The truth be told: there is a time for “acting as if” when being a therapist. If a client appears to say something important, I can mark it with a verbal or a non-verbal response. The latter are often powerful but they require a conscious response from me – to a degree that is ‘acting’; that is, I am not responding from some notion of a ‘true self’. Some of what emerges from Neuro-linguistic Programming (NLP) demonstrates there is an OK side to ‘act as if’.
In my view, over the years, the person-centred tradition lost the spirit of Rogers’ attitude or a set of ethics. Training and trainers became wedded to the ideas behind the core conditions. in time, ‘person-centredness’ became a defined quality and, in doing so, it lost its flexibility. It slid into a ‘school’ – a rather ossified institution.
In doing so, the ‘school’ became less motivated to follow the client’s own journey and more wedded to its own. A person-centred therapist is likely to be enraged by this statement. I can appreciate that most therapists want to walk alongside a client on their journey into a changed future; one that is shaped by that client. It is easy to say those words, less easy to demonstrate the difficult actions required to keep two people together, on the scenic route, negotiating the road ahead.My own view is that the client’s map provides the best guide to the therapeutic territory. I am collaborating with another to explore the landscape in front of the two of us. Even so, we are meeting several different views as we cross the terrain. This can be a ‘plus’; when either of us gets stuck along the way, we can join with the other to explore alternate routes and alter the path of the scenic route.

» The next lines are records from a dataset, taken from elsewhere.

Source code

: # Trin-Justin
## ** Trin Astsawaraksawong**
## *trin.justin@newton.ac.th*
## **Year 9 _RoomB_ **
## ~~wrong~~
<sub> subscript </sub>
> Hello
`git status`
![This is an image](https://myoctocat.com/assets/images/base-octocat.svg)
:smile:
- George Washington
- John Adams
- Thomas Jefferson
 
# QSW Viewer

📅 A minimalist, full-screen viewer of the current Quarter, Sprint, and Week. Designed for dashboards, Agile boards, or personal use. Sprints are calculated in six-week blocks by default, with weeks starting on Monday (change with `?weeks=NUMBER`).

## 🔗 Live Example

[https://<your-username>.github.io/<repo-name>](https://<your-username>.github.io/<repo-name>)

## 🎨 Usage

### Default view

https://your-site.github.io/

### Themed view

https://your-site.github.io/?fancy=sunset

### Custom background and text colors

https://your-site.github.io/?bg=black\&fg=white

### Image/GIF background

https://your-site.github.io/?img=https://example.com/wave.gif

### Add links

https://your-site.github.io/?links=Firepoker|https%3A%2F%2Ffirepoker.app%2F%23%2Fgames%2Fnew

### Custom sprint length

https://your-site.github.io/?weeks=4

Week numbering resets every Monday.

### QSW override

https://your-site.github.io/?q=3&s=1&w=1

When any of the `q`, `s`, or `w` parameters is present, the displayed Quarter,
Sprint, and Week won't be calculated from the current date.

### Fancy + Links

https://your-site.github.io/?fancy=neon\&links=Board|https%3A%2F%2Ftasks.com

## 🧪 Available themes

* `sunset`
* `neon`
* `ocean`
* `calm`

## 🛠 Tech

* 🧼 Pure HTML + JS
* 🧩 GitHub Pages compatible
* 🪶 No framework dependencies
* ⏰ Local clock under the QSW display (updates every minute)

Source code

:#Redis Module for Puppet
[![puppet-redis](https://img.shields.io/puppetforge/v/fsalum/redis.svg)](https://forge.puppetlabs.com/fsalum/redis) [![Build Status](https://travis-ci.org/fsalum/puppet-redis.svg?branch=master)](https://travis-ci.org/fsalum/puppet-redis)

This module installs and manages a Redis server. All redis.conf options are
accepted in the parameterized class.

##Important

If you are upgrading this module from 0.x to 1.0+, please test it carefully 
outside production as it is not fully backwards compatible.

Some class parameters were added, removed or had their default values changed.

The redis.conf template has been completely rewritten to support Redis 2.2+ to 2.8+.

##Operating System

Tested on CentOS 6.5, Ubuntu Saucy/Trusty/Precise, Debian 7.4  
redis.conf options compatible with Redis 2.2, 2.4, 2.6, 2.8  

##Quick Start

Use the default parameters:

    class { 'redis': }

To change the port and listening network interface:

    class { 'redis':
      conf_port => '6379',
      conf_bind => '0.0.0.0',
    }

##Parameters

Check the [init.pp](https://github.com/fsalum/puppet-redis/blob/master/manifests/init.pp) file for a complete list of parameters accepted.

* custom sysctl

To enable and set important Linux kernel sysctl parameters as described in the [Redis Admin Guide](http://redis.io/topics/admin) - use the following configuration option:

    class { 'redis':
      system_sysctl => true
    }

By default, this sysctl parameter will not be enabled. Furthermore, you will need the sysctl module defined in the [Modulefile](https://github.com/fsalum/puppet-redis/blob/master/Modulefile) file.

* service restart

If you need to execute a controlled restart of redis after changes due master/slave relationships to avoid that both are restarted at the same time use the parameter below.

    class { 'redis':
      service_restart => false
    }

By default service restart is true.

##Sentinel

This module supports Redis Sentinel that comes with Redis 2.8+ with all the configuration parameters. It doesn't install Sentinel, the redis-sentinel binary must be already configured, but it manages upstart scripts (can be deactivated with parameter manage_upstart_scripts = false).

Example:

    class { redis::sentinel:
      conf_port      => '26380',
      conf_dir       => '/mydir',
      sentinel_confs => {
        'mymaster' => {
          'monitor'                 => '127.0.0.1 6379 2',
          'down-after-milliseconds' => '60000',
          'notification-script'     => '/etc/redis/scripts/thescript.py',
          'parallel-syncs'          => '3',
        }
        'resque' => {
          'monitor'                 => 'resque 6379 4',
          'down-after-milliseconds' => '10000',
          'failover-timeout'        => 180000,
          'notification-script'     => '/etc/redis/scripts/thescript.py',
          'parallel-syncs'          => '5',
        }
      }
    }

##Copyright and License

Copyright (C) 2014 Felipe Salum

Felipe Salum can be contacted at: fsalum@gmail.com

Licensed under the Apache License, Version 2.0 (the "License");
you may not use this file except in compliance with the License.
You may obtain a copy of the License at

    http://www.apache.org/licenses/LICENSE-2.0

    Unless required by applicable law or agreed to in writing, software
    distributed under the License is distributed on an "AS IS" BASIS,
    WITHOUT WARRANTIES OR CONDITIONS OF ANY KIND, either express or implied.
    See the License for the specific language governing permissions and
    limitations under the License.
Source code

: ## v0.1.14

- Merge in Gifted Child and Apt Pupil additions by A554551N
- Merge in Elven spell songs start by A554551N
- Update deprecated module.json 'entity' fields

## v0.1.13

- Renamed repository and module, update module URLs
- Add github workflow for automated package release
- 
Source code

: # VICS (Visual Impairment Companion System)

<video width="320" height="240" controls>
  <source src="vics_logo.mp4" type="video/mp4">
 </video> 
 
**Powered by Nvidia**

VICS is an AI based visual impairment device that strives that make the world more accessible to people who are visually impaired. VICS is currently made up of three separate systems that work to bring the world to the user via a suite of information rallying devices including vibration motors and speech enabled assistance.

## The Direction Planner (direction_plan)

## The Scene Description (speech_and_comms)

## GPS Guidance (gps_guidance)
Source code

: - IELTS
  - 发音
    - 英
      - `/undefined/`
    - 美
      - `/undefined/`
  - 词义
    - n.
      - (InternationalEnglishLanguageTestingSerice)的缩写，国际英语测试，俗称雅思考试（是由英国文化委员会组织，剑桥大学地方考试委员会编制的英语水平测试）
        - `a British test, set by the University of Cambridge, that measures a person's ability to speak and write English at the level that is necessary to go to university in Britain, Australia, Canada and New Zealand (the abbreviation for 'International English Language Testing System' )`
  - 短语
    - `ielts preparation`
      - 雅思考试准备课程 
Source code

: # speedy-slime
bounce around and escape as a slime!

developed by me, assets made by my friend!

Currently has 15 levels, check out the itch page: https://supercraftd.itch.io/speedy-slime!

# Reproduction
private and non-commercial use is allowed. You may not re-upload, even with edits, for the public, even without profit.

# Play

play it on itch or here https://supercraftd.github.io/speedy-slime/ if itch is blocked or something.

As Barry L. Duncan and Scott D. Miller (2000) say in The Client’s Theory of Change: Consulting the Client in the Integrative Process:“Historically, mental health discourse has relegated clients to playing nameless, faceless parts in therapeutic change. This is giving way. No longer interchangeable cardboard cut-outs, identified only by diagnosis or problem type, clients emerge as the true heroes and heroines of the therapeutic stage”
Personally, I’d dump the ‘hero’; if my clients and I are to share things, I’d rather not be a ‘hero’, and it would help me if they did not adopt that role in our journey.I can accept that respecting a “client’s theory of change is a proactive initiative“, as Duncan and Miller say. I can see that effective therapy requires me to dismount any charging white stallion of theoretical purity and technical proficiency in order ‘to rescue the client needing my help’. The client’s voice can, instead, take editorial and directorial control of the action as it unfolds.
They can permit me to join them in an shared, negotiated journey for as long as that works for them.